Notable Paper Award at HCOMP 2017

Adam Kalai, Jeff Nichols, and Steven Dow presenting Notable Paper Award to Kurt Luther at HCOMP 2017

Our paper on crowdsourced image geolocation and diagramming won the Notable Paper Award at HCOMP 2017. Congrats to Crowd Lab alums Rachel Kohler and John Purviance, co-authors of the paper, for this recognition. In the photo above, Dr. Luther receives the award certificate on behalf of his co-authors from Adam Kalai and Steven Dow (HCOMP 2017 co-chairs) and Jeff Nichols (Awards committee).

You can read the award-winning paper, Supporting Image Geolocation with Diagramming and Crowdsourcing, in the online proceedings.

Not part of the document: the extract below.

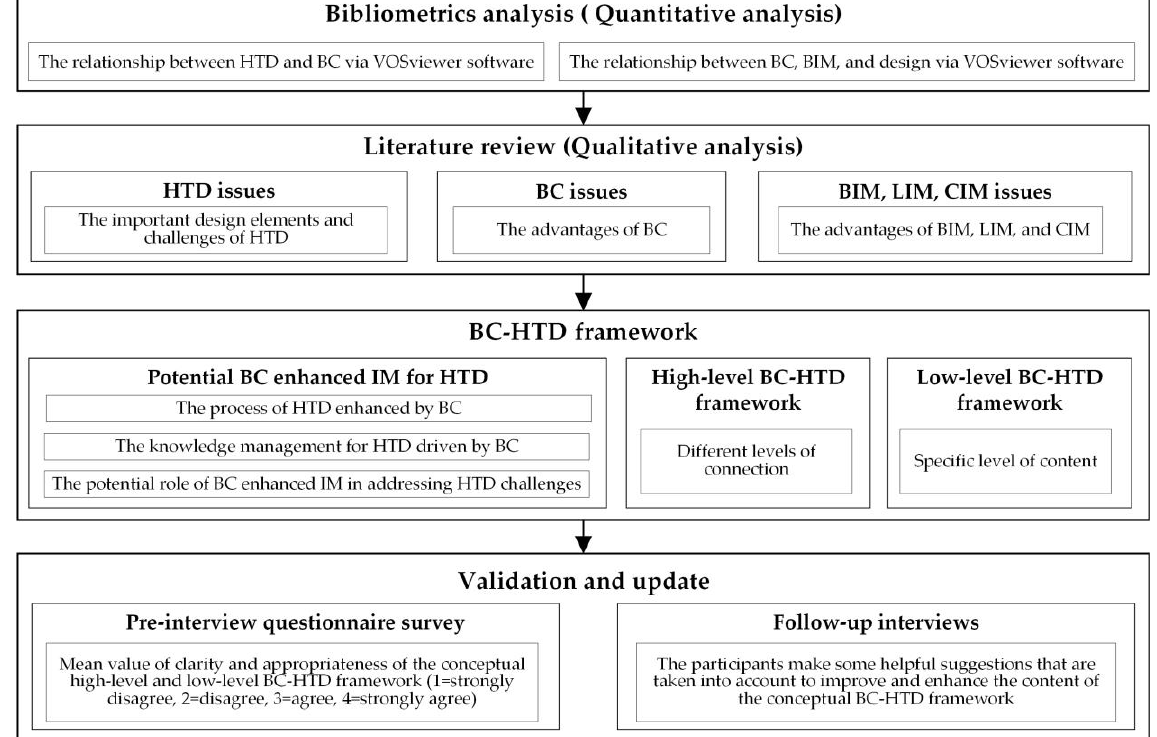
Figure 8. The conceptual BC-HTD framework design and development flow chart (generated by authors).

Second GroupSight workshop at HCOMP 2017

People sitting around a poster board with sticky notes on it

Dr. Luther, along with Danna Gurari (UT Austin), Genevieve Patterson (Brown University and Microsoft Research New England), and Steve Branson (Caltch), co-organized the second GroupSight Workshop on Human Computation for Image and Video Analysis at HCOMP 2017.

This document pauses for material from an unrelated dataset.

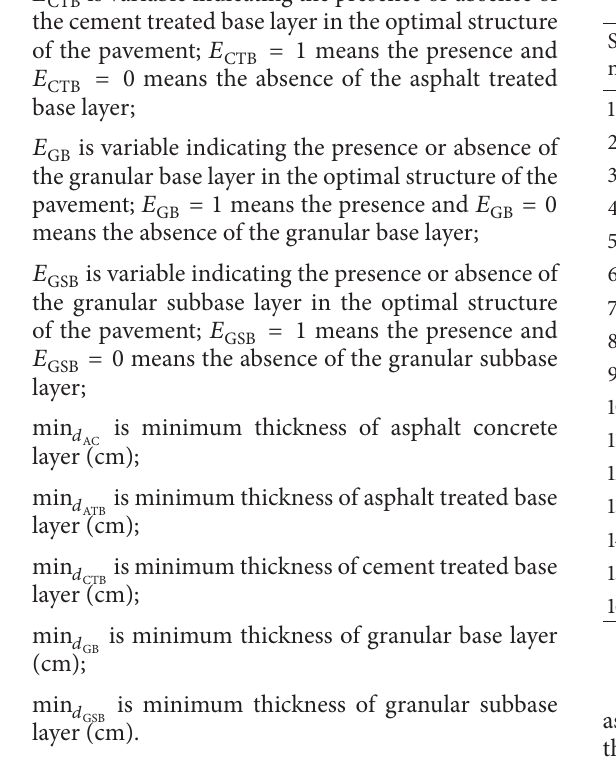
Table 3: Different alternatives for pavement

The workshop featured two keynote speakers, Meredith Ringel Morris (Microsoft Research) and Walter Lasecki (University of Michigan), along with seven paper presentations, a poster session, break-out groups, and a sponsored lunch. At the conclusion of the workshop, Dr. Luther handed out the Best Paper and Best Paper Runner-Up awards.

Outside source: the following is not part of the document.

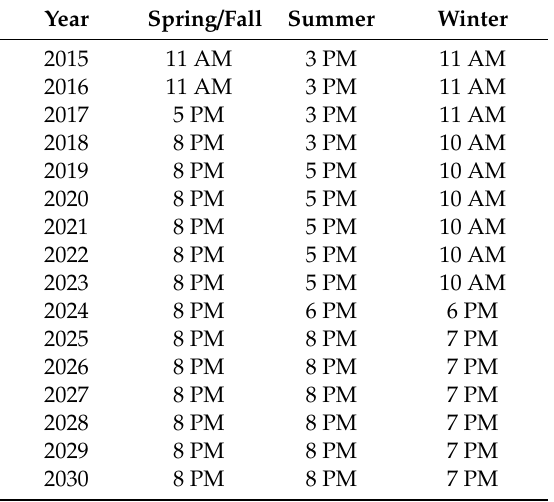
Table 11. Peak load time by season from 2015 to 2030 considering only PV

For more details, check out the Follow the Crowd blog post written by Dr. Luther. There will also be a short write-up inĀ AI Magazine.

GraphSpace published in Bioinformatics journal

GraphSpace

Our work on GraphSpace, an online hub where scientists can share network data, was published in Bioinformatics journal. The title of the article is, GraphSpace: stimulating interdisciplinary collaborations in network biology. The authors include Dr. Luther, his collaborator Dr. T.M. Murali, and Crowd Lab alum Divit Singh.

Here’s the abstract for the article:

Networks have become ubiquitous in systems biology. Visualization is a crucial component in their analysis. However, collaborations within research teams in network biology are hampered by software systems that are either specific to a computational algorithm, create visualizations that are not biologically meaningful, or have limited features for sharing networks and visualizations. We present GraphSpace, a web-based platform that fosters team science by allowing collaborating research groups to easily store, interact with, layout and share networks.

This work was partly funded by our NIH Big Data to Knowledge grant.